Libération

En verre et contre tout La jeune fille de Murano de Tracy Chevalier

- Par CLaire Devarrieux

Les perles ont toujours réussi à Tracy Chevalier, née en 1962 aux Etats-Unis et installée depuis quarante ans en Angleterre. La Jeune Fille à la perle (1999) s’est vendu à plus de cinq millions d’exemplaire­s, indique l’éditeur, et a bénéficié de 45 traduction­s. C’était son deuxième roman, inspiré de Vermeer. Sorti fin mai, le onzième, la Fileuse de verre, qui traite de la fabricatio­n des perles de verre, n’est sans doute pas parti pour rejoindre pareils sommets mais il a navigué tout l’été autour de la treizième place dans les librairies indépendan­tes, solide vaporetto destiné à durer. Nous sommes à Venise.

= = =

Énoncé A
Recopiez mot pour mot les lignes fournies, depuis la toute première jusqu'à celle qui contient « ndinavir emotions renogram branchial peaks. », cette dernière comprise.
Les lignes fournies n'ont aucun rapport avec l'article.

Données fournies
= = =

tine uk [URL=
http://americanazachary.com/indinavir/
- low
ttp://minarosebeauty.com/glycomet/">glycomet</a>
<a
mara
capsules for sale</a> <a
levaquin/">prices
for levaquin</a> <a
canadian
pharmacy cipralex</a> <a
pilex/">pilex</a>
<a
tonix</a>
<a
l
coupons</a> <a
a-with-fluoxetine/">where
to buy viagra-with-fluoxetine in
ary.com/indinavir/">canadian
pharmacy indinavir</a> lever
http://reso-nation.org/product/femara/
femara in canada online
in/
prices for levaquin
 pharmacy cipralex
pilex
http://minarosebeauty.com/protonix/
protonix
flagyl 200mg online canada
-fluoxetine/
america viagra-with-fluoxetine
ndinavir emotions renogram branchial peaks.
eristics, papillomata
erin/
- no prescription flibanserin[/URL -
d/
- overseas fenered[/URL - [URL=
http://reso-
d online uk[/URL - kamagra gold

= = =

Énoncé B
D'après l'article sur Tracy Chevalier, à combien d'exemplaires La Jeune Fille à la perle s'est-il vendu ?

Solution A
tine uk [URL=
http://americanazachary.com/indinavir/
- low
ttp://minarosebeauty.com/glycomet/">glycomet</a>
<a
mara
capsules for sale</a> <a
levaquin/">prices
for levaquin</a> <a
canadian
pharmacy cipralex</a> <a
pilex/">pilex</a>
<a
tonix</a>
<a
l
coupons</a> <a
a-with-fluoxetine/">where
to buy viagra-with-fluoxetine in
ary.com/indinavir/">canadian
pharmacy indinavir</a> lever
http://reso-nation.org/product/femara/
femara in canada online
in/
prices for levaquin
 pharmacy cipralex
pilex
http://minarosebeauty.com/protonix/
protonix
flagyl 200mg online canada
-fluoxetine/
america viagra-with-fluoxetine
ndinavir emotions renogram branchial peaks.

Solution B
À plus de cinq millions d'exemplaires, selon l'éditeur.